Set down exactly the first line of the entries and every line after it, through the line with "multiple DPS instances".

Start of Material provided

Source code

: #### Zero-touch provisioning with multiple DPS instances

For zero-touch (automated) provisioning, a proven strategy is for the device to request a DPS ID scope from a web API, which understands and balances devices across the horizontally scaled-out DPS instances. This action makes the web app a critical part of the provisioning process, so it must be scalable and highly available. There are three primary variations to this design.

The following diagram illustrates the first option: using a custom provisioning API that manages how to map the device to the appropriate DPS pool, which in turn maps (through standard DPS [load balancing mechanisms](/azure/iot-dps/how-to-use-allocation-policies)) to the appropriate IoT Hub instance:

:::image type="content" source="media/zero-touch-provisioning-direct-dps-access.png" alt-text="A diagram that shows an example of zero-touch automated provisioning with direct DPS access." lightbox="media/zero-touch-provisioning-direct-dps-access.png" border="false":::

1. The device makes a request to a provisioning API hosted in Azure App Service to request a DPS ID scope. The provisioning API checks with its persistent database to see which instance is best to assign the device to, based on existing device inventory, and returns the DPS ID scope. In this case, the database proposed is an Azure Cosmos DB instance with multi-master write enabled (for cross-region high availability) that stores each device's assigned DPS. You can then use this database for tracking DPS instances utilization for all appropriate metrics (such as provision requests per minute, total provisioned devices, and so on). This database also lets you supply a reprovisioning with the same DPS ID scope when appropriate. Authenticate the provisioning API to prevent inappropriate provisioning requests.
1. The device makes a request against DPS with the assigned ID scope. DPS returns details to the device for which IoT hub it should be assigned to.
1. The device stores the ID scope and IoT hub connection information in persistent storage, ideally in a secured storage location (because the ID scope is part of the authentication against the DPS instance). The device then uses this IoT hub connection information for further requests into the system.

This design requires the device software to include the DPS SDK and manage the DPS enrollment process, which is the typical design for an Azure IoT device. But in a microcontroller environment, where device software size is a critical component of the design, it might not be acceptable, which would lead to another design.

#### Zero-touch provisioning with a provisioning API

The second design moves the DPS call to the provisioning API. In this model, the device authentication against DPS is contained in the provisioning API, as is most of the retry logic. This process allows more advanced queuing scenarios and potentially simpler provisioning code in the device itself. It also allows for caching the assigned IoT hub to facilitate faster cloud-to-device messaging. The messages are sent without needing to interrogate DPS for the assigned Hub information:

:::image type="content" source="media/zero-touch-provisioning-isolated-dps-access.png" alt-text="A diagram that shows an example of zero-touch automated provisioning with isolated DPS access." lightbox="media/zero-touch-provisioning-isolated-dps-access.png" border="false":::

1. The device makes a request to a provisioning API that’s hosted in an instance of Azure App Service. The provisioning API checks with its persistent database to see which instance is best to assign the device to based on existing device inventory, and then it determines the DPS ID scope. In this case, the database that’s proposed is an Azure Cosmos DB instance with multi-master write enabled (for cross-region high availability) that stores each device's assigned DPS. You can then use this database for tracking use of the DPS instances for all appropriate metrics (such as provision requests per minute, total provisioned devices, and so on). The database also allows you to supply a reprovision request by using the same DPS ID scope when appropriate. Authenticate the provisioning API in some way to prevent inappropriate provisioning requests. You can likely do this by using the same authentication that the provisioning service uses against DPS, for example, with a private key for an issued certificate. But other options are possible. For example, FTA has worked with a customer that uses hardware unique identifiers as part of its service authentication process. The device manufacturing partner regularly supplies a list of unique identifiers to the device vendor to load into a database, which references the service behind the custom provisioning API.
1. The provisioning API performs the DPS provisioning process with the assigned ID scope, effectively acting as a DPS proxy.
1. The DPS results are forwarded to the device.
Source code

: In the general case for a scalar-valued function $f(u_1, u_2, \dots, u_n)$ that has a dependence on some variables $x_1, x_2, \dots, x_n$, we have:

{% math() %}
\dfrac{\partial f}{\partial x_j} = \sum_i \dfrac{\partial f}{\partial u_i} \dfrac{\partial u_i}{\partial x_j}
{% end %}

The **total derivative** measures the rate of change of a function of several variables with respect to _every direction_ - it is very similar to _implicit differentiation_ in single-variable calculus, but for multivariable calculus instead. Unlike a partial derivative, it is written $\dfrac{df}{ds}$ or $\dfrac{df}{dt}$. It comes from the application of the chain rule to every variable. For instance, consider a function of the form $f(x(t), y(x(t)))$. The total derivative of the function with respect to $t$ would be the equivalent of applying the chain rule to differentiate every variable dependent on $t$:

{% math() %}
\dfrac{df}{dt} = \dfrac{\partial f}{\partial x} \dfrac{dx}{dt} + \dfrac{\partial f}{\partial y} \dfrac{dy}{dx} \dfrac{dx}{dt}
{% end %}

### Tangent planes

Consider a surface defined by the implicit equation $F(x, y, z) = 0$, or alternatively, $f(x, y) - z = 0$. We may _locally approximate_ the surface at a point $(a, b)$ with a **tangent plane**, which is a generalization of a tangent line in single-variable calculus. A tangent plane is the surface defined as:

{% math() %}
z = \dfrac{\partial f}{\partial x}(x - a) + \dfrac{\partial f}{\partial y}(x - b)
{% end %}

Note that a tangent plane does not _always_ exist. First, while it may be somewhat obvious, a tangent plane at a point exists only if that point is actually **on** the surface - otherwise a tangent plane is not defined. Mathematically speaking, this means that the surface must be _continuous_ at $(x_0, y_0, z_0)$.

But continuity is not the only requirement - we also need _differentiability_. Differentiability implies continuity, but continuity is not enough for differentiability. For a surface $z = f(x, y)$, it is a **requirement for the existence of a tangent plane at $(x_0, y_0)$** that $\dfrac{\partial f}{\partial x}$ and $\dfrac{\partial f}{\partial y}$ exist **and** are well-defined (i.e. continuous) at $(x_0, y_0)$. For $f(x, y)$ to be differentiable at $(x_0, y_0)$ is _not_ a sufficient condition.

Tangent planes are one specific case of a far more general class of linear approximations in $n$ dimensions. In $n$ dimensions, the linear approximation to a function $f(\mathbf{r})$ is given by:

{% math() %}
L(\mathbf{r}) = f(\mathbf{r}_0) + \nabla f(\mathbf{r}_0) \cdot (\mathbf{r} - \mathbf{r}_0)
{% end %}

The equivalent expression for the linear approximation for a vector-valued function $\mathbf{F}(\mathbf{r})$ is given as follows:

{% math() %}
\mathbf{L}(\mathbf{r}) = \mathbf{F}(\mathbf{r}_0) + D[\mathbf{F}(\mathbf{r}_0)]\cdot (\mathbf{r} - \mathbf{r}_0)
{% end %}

End of Material provided

» **Task response**:
Source code

: #### Zero-touch provisioning with multiple DPS instances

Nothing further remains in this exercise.